A three-judge panel cited this earlier ruling in Monday’s decision overturning the trial court and ruling in favor of La Cava, a Sherman Oaks restaurant operated by Shusha Inc., according to its ruling in Shusha Inc. v. Century-National Insurance Co.

Shusha had charged the North Hollywood-based insurer with breach of contract, breach of the implied covenant of good faith and fair dealing and unfair business practices in violation of the state Unfair Competition law.

La Cava alleged that it suffered physical loss of, or damage to, its dining rooms and other property caused by the “actual presence of virus droplets in the air” and on surfaces, the ruling said.

The panel said it disagreed with the lower court’s reasoning dismissing the case. “As we discussed in Marina Pacific…the insured is not required to provide authority at the pleading stage to support its position that contamination with the COVID-19 virus caused damage to the surfaces in its premises,” the ruling said.
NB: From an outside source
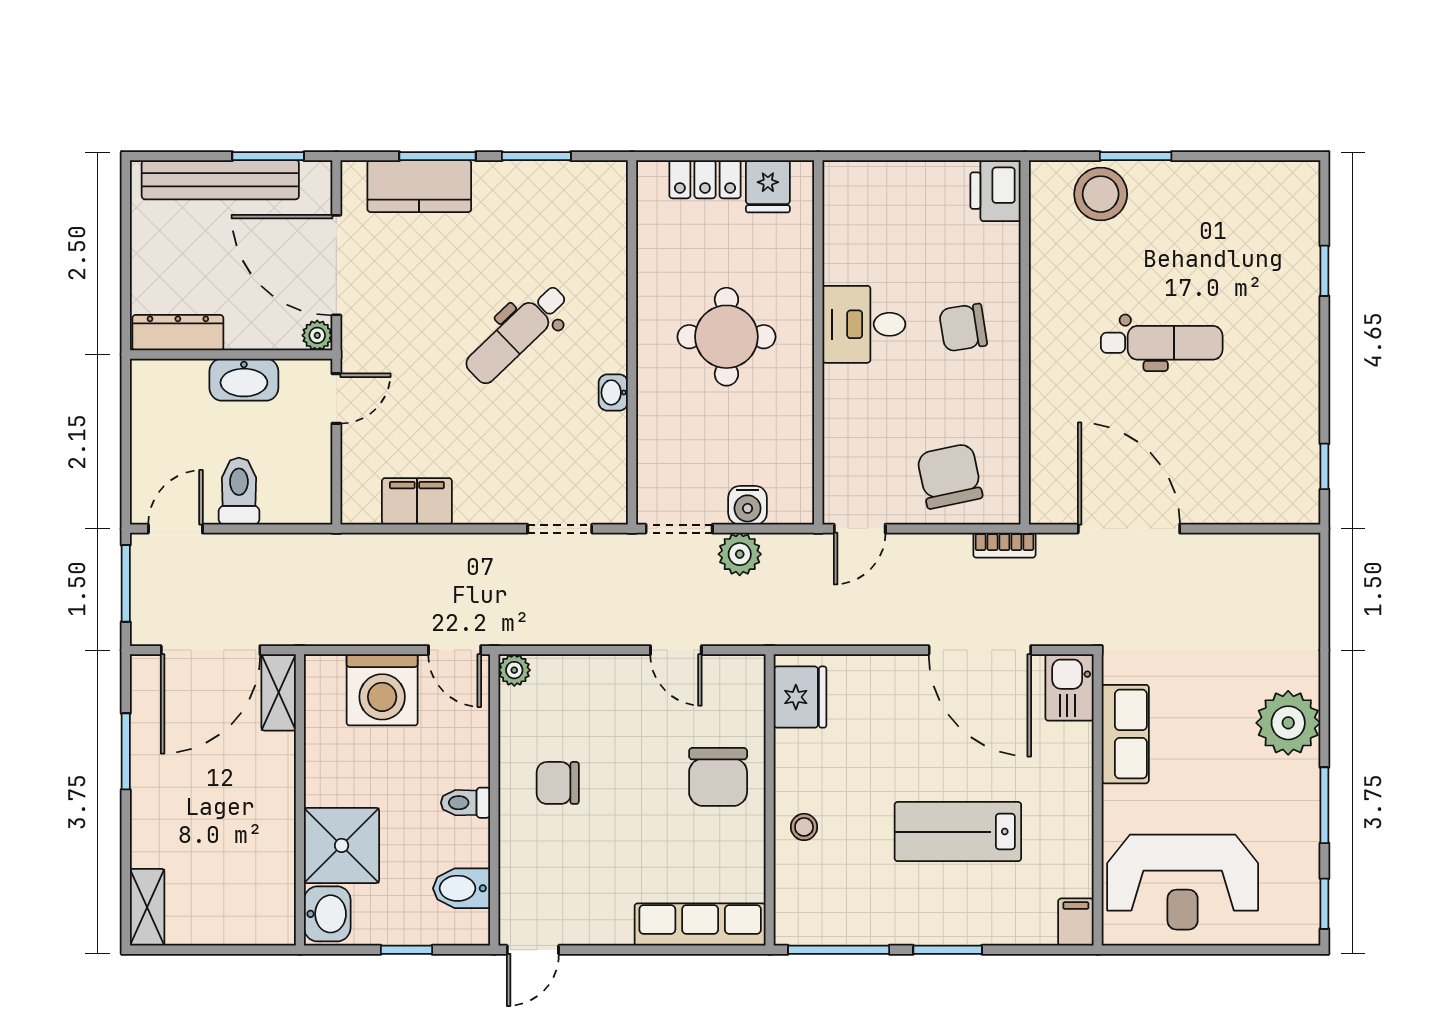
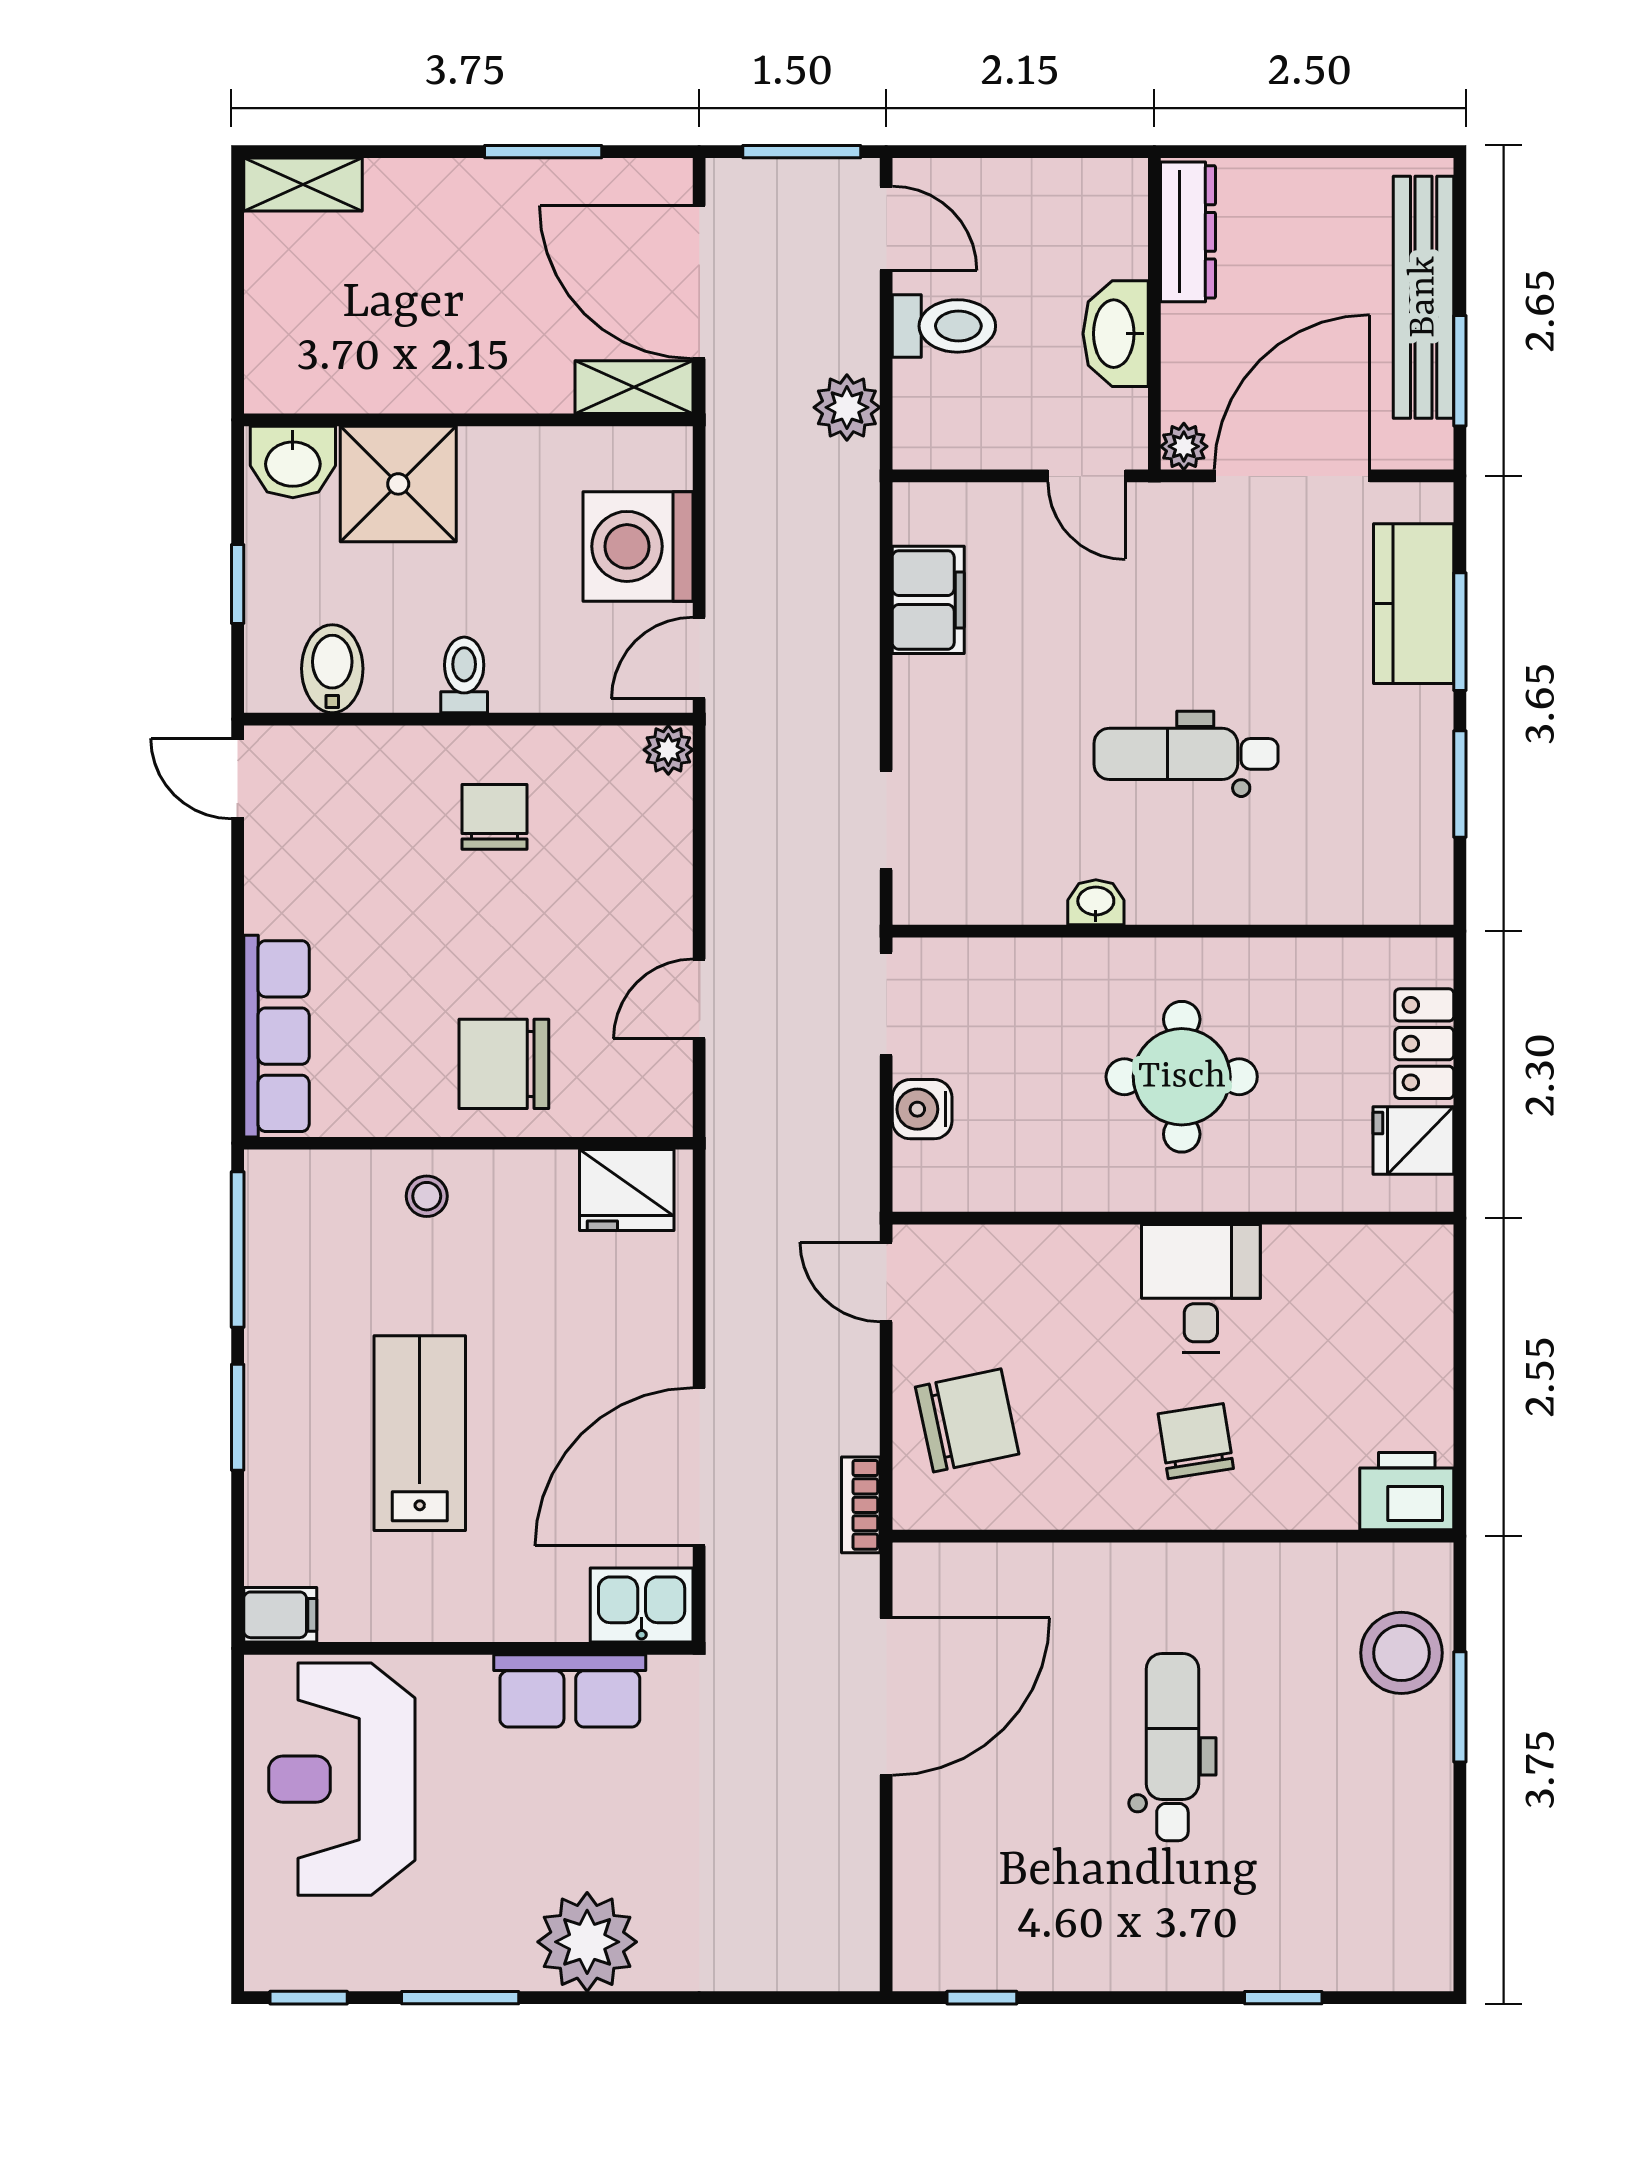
dental chair: (517, 334) -> (1186, 754), turned -46
dental chair: (1162, 343) -> (1172, 1747), turned 180
plant: (740, 554) -> (847, 407), moved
In reinstating the restaurant’s causes of action for bad faith and violation of the unfair competition law, the ruling said the insurer’s denial of coverage on April 9, 2020, was “just three weeks after La Cava tendered its claim and in the earliest days of our understanding of the novel COVID-19 virus, cannot be deemed as matter of law to have been made in good faith with reasonable grounds.”

At the time, “it was settled law that environmental contamination that resulted in physical damage could trigger business income coverage,” it said.

Attorneys in the case did not respond to requests for comment.